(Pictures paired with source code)
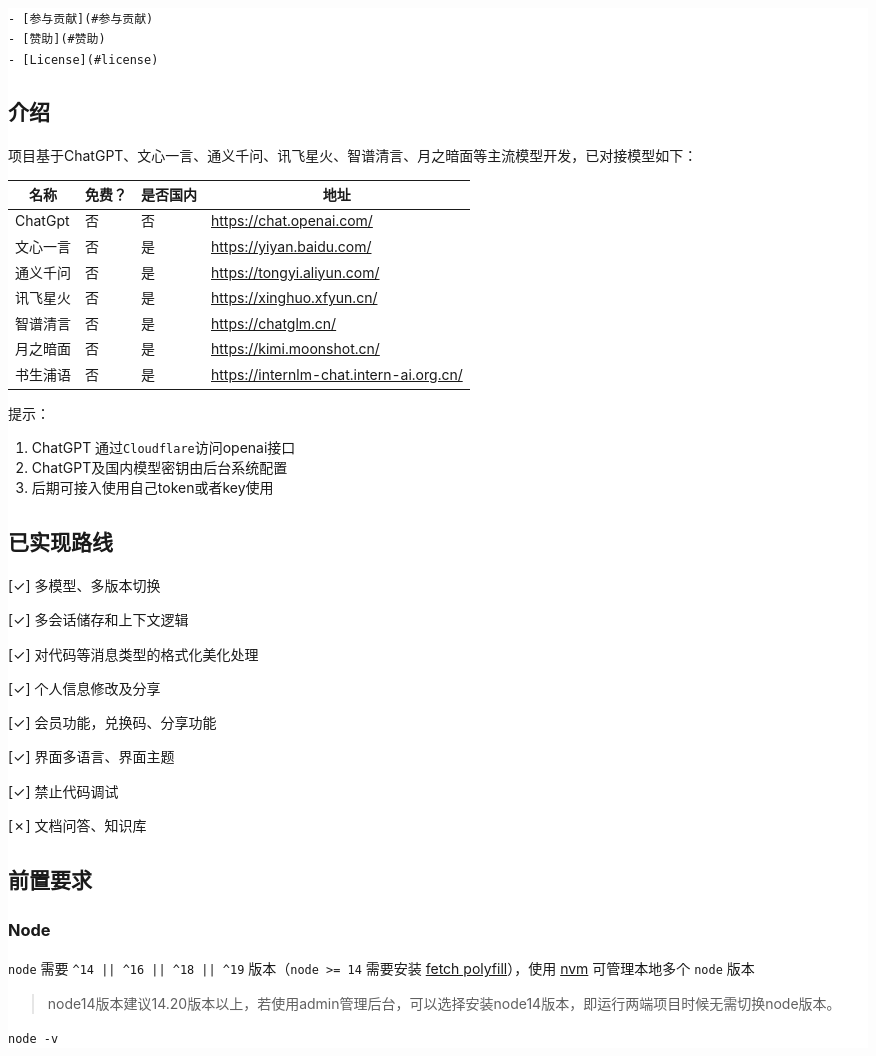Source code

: 	- [参与贡献](#参与贡献)
	- [赞助](#赞助)
	- [License](#license)
## 介绍

项目基于ChatGPT、文心一言、通义千问、讯飞星火、智谱清言、月之暗面等主流模型开发，已对接模型如下：

| 名称                                          | 免费？ | 是否国内     | 地址 |
| --------------------------------------------- | ------ | ---------- | ---- |
| ChatGpt                          | 否     | 否       | https://chat.openai.com/ |
| 文心一言 | 否     | 是 | https://yiyan.baidu.com/ |
| 通义千问 | 否     | 是 | https://tongyi.aliyun.com/ |
| 讯飞星火 | 否     | 是 | https://xinghuo.xfyun.cn/ |
| 智谱清言 | 否     | 是 | https://chatglm.cn/ |
| 月之暗面 | 否     | 是 | https://kimi.moonshot.cn/ |
| 书生浦语 | 否     | 是 | https://internlm-chat.intern-ai.org.cn/ |

提示：
1. ChatGPT 通过`Cloudflare`访问openai接口
2. ChatGPT及国内模型密钥由后台系统配置
3. 后期可接入使用自己token或者key使用

## 已实现路线
[✓] 多模型、多版本切换

[✓] 多会话储存和上下文逻辑

[✓] 对代码等消息类型的格式化美化处理

[✓] 个人信息修改及分享

[✓] 会员功能，兑换码、分享功能

[✓] 界面多语言、界面主题

[✓] 禁止代码调试

[✗] 文档问答、知识库

## 前置要求

### Node

`node` 需要 `^14 || ^16 || ^18 || ^19` 版本（`node >= 14` 需要安装 [fetch polyfill](https://github.com/developit/unfetch#usage-as-a-polyfill)），使用 [nvm](https://github.com/nvm-sh/nvm) 可管理本地多个 `node` 版本 

> node14版本建议14.20版本以上，若使用admin管理后台，可以选择安装node14版本，即运行两端项目时候无需切换node版本。

```shell
node -v
```
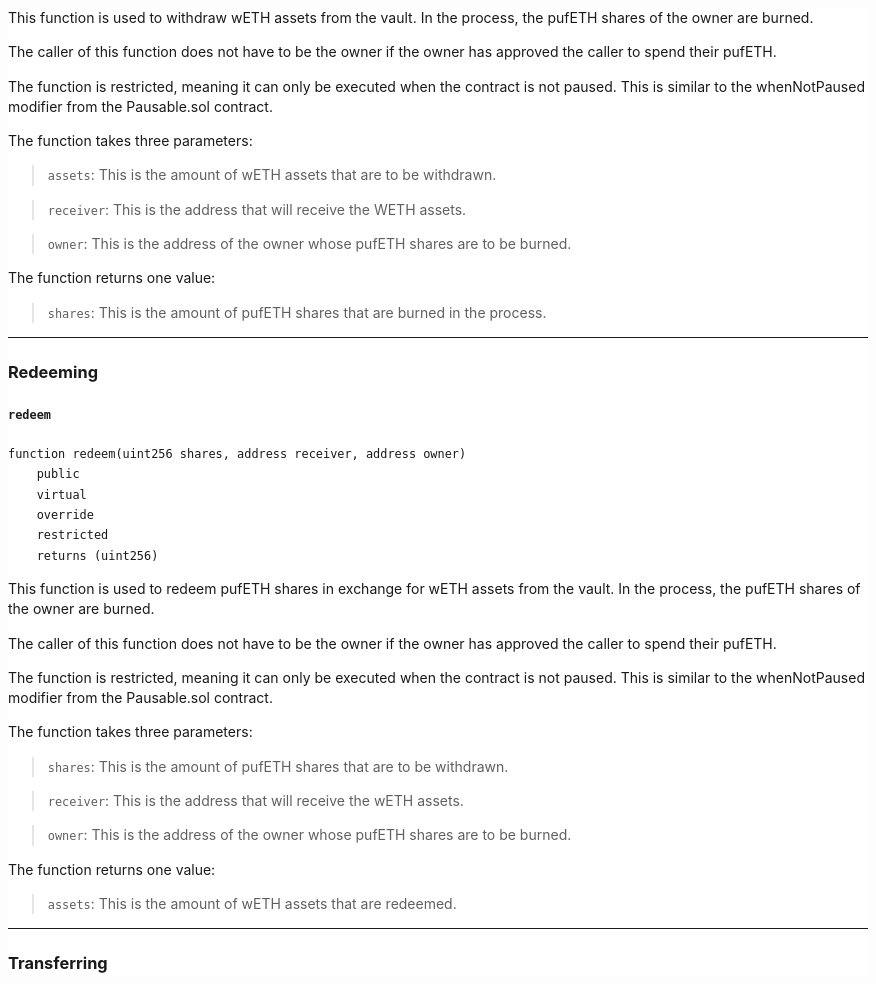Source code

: This function is used to withdraw wETH assets from the vault. In the process, the pufETH shares of the owner are burned.

The caller of this function does not have to be the owner if the owner has approved the caller to spend their pufETH.

The function is restricted, meaning it can only be executed when the contract is not paused. This is similar to the whenNotPaused modifier from the Pausable.sol contract.

The function takes three parameters:

> `assets`: This is the amount of wETH assets that are to be withdrawn.

> `receiver`: This is the address that will receive the WETH assets.

> `owner`: This is the address of the owner whose pufETH shares are to be burned.

The function returns one value:

> `shares`: This is the amount of pufETH shares that are burned in the process.

---

### Redeeming

#### `redeem`

```solidity
function redeem(uint256 shares, address receiver, address owner)
    public
    virtual
    override
    restricted
    returns (uint256)
```

This function is used to redeem pufETH shares in exchange for wETH assets from the vault. In the process, the pufETH shares of the owner are burned.

The caller of this function does not have to be the owner if the owner has approved the caller to spend their pufETH.

The function is restricted, meaning it can only be executed when the contract is not paused. This is similar to the whenNotPaused modifier from the Pausable.sol contract.

The function takes three parameters:

> `shares`: This is the amount of pufETH shares that are to be withdrawn.

> `receiver`: This is the address that will receive the wETH assets.

> `owner`: This is the address of the owner whose pufETH shares are to be burned.

The function returns one value:

> `assets`: This is the amount of wETH assets that are redeemed.

---


### Transferring
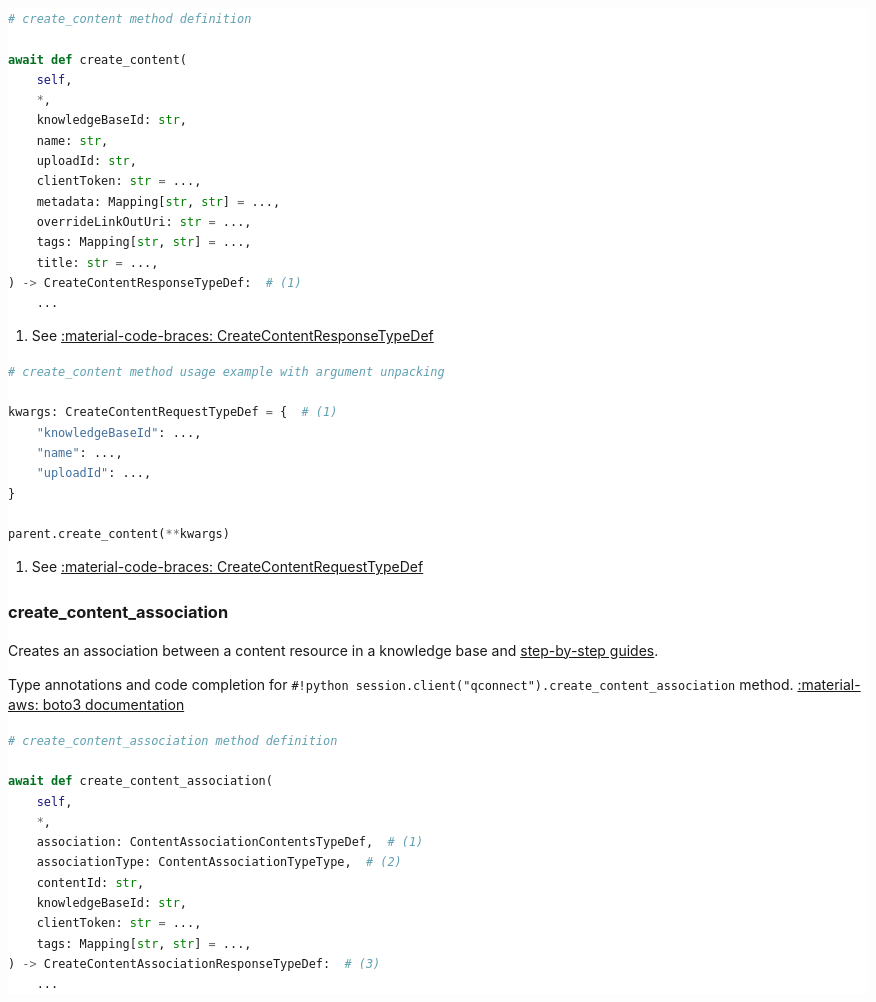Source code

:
 ```python
# create_content method definition

await def create_content(
    self,
    *,
    knowledgeBaseId: str,
    name: str,
    uploadId: str,
    clientToken: str = ...,
    metadata: Mapping[str, str] = ...,
    overrideLinkOutUri: str = ...,
    tags: Mapping[str, str] = ...,
    title: str = ...,
) -> CreateContentResponseTypeDef:  # (1)
    ...
```

1. See [:material-code-braces: CreateContentResponseTypeDef](./type_defs.md#createcontentresponsetypedef)


```python
# create_content method usage example with argument unpacking

kwargs: CreateContentRequestTypeDef = {  # (1)
    "knowledgeBaseId": ...,
    "name": ...,
    "uploadId": ...,
}

parent.create_content(**kwargs)
```

1. See [:material-code-braces: CreateContentRequestTypeDef](./type_defs.md#createcontentrequesttypedef)

### create\_content\_association

Creates an association between a content resource in a knowledge base and <a
href="https://docs.aws.amazon.com/connect/latest/adminguide/step-by-step-guided-experiences.html">step-by-step
guides</a>.

Type annotations and code completion for `#!python session.client("qconnect").create_content_association` method.
[:material-aws: boto3 documentation](https://boto3.amazonaws.com/v1/documentation/api/latest/reference/services/qconnect.html#QConnect.Client)

```python
# create_content_association method definition

await def create_content_association(
    self,
    *,
    association: ContentAssociationContentsTypeDef,  # (1)
    associationType: ContentAssociationTypeType,  # (2)
    contentId: str,
    knowledgeBaseId: str,
    clientToken: str = ...,
    tags: Mapping[str, str] = ...,
) -> CreateContentAssociationResponseTypeDef:  # (3)
    ...
```
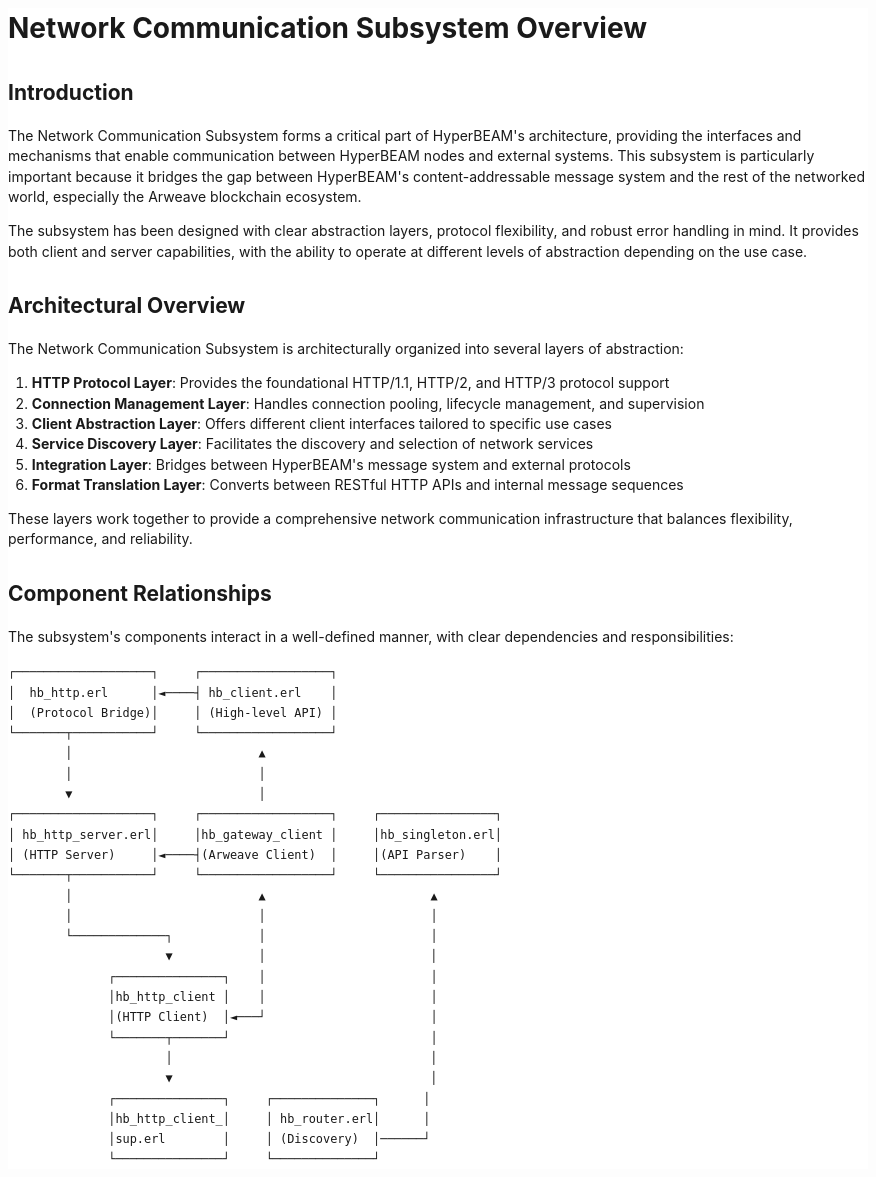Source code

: # Network Communication Subsystem Overview

## Introduction

The Network Communication Subsystem forms a critical part of HyperBEAM's architecture, providing the interfaces and mechanisms that enable communication between HyperBEAM nodes and external systems. This subsystem is particularly important because it bridges the gap between HyperBEAM's content-addressable message system and the rest of the networked world, especially the Arweave blockchain ecosystem.

The subsystem has been designed with clear abstraction layers, protocol flexibility, and robust error handling in mind. It provides both client and server capabilities, with the ability to operate at different levels of abstraction depending on the use case.

## Architectural Overview

The Network Communication Subsystem is architecturally organized into several layers of abstraction:

1. **HTTP Protocol Layer**: Provides the foundational HTTP/1.1, HTTP/2, and HTTP/3 protocol support
2. **Connection Management Layer**: Handles connection pooling, lifecycle management, and supervision
3. **Client Abstraction Layer**: Offers different client interfaces tailored to specific use cases
4. **Service Discovery Layer**: Facilitates the discovery and selection of network services
5. **Integration Layer**: Bridges between HyperBEAM's message system and external protocols
6. **Format Translation Layer**: Converts between RESTful HTTP APIs and internal message sequences

These layers work together to provide a comprehensive network communication infrastructure that balances flexibility, performance, and reliability.

## Component Relationships

The subsystem's components interact in a well-defined manner, with clear dependencies and responsibilities:

```
┌───────────────────┐     ┌──────────────────┐
│  hb_http.erl      │◄────┤ hb_client.erl    │
│  (Protocol Bridge)│     │ (High-level API) │
└───────┬───────────┘     └──────────────────┘
        │                          ▲
        │                          │
        ▼                          │
┌───────────────────┐     ┌──────────────────┐     ┌────────────────┐
│ hb_http_server.erl│     │hb_gateway_client │     │hb_singleton.erl│
│ (HTTP Server)     │◄────┤(Arweave Client)  │     │(API Parser)    │
└───────┬───────────┘     └──────────────────┘     └────────────────┘
        │                          ▲                       ▲
        │                          │                       │
        └─────────────┐            │                       │
                      ▼            │                       │
              ┌───────────────┐    │                       │
              │hb_http_client │    │                       │
              │(HTTP Client)  │◄───┘                       │
              └───────┬───────┘                            │
                      │                                    │
                      ▼                                    │
              ┌───────────────┐     ┌──────────────┐      │
              │hb_http_client_│     │ hb_router.erl│      │
              │sup.erl        │     │ (Discovery)  │──────┘
              └───────────────┘     └──────────────┘
```
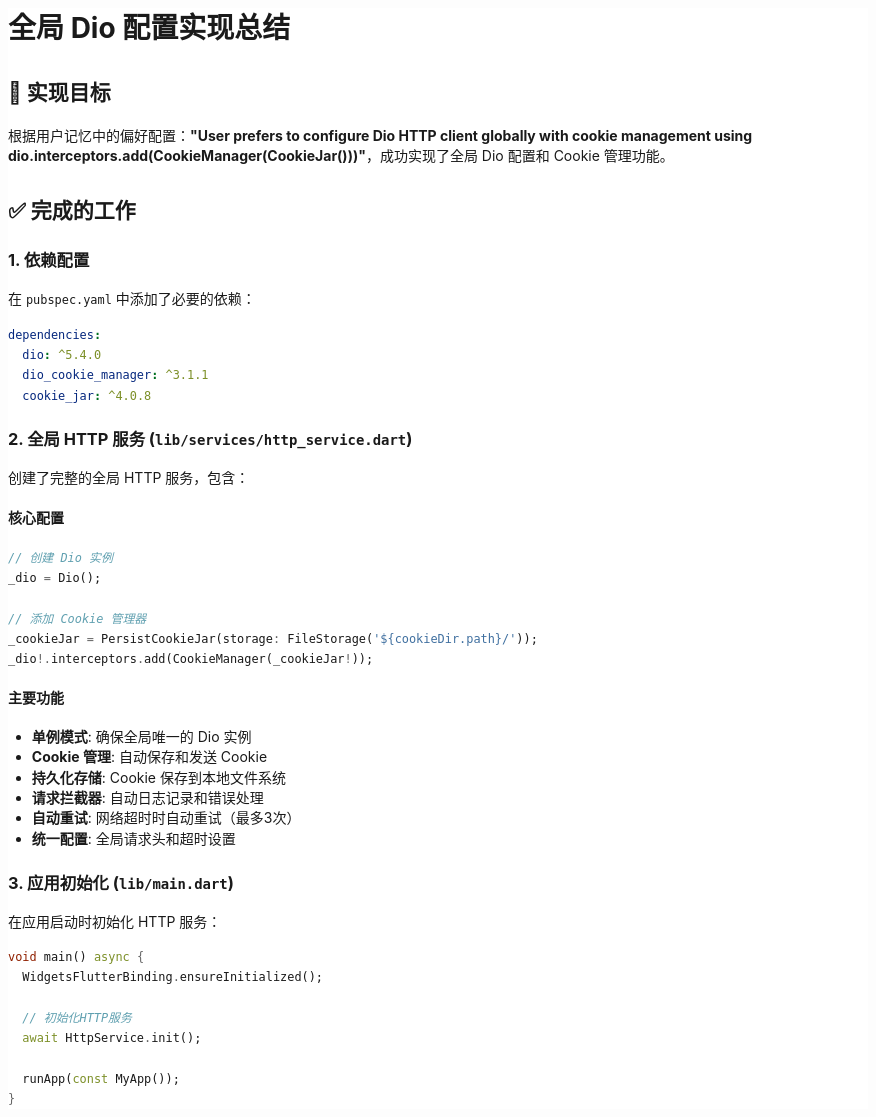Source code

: # 全局 Dio 配置实现总结

## 🎯 实现目标

根据用户记忆中的偏好配置：**"User prefers to configure Dio HTTP client globally with cookie management using dio.interceptors.add(CookieManager(CookieJar()))"**，成功实现了全局 Dio 配置和 Cookie 管理功能。

## ✅ 完成的工作

### 1. 依赖配置
在 `pubspec.yaml` 中添加了必要的依赖：
```yaml
dependencies:
  dio: ^5.4.0
  dio_cookie_manager: ^3.1.1
  cookie_jar: ^4.0.8
```

### 2. 全局 HTTP 服务 (`lib/services/http_service.dart`)
创建了完整的全局 HTTP 服务，包含：

#### 核心配置
```dart
// 创建 Dio 实例
_dio = Dio();

// 添加 Cookie 管理器
_cookieJar = PersistCookieJar(storage: FileStorage('${cookieDir.path}/'));
_dio!.interceptors.add(CookieManager(_cookieJar!));
```

#### 主要功能
- **单例模式**: 确保全局唯一的 Dio 实例
- **Cookie 管理**: 自动保存和发送 Cookie
- **持久化存储**: Cookie 保存到本地文件系统
- **请求拦截器**: 自动日志记录和错误处理
- **自动重试**: 网络超时时自动重试（最多3次）
- **统一配置**: 全局请求头和超时设置

### 3. 应用初始化 (`lib/main.dart`)
在应用启动时初始化 HTTP 服务：
```dart
void main() async {
  WidgetsFlutterBinding.ensureInitialized();
  
  // 初始化HTTP服务
  await HttpService.init();
  
  runApp(const MyApp());
}
```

**What you should do:** Write out each line of the data that holds the string "kwargs".

**Solution for this problem:**
kwargs: CreateContentRequestTypeDef = {  # (1)
parent.create_content(**kwargs)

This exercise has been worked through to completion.